I am the lead author of a new study In Hot Soup: Sharks Captured in Ecuador’s Waters out in the journal Environmental Sciences. We reconstructed the shark landings for Ecuador from 1976 to 2004 and demonstrated that Ecuador captures more than 3.5 times the number of sharks they officially report catching–or about half a million sharks each year.
The shark fishery of Ecuador is one of many around the world that feeds the growing Asian demand for sharkfin soup. Fishermen catch more than 40 different shark species and one need only visit a few of the fishing ports along the coast to see shark finning in full effect (such as these juvenile hammerheads captured off Santa Rosa).
Yet, until the 2005 update of fisheries data, the United Nations Food and Agriculture Organization (FAO) did not report elasmobranches for Ecuador, indicating that the Ecuadorian government failed to report on these species, probably in part due to the scandalous nature of the shark fin industry.

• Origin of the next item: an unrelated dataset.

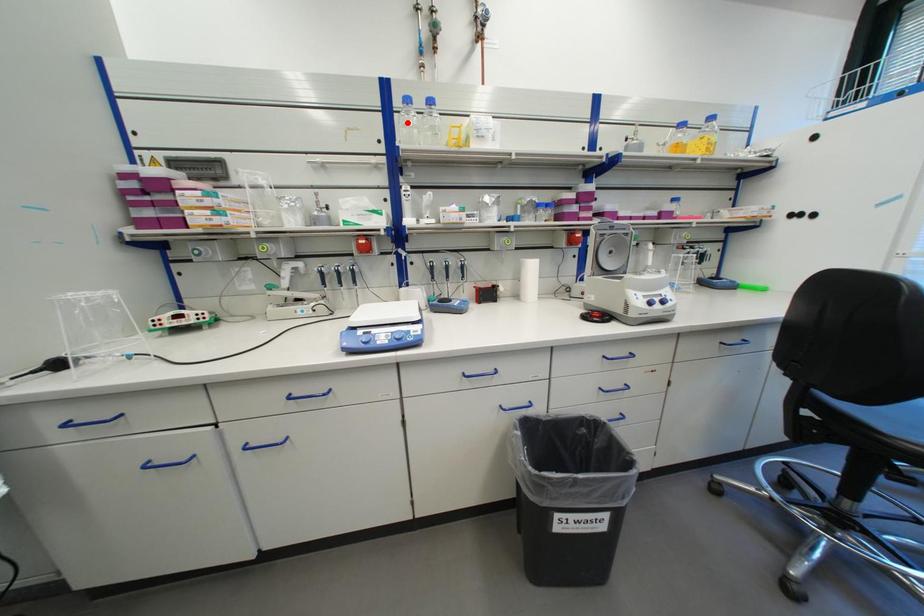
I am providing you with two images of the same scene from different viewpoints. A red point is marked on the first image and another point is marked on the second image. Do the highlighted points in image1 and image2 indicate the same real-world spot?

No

Our study reconstructed Ecuador’s mainland shark landings from the bottom up from 1979 to 2004 using gray literature and shark fin export data. Over this period, shark landings for the Ecuadorian mainland were an estimated 7000 tonnes per year, or nearly half a million sharks. Reconstructed shark landings were about 3.6 times greater than those retroactively reported by FAO from 1991 to 2004.
The discrepancies in data require the urgent implementation of the measures Ecuadorian law mandates: eliminating targeted shark captures, finning, and transshipments, as well as adoption of measures to minimize incidental capture. Most of all, a serious shark landings monitoring system and effective chain of custody standards are needed.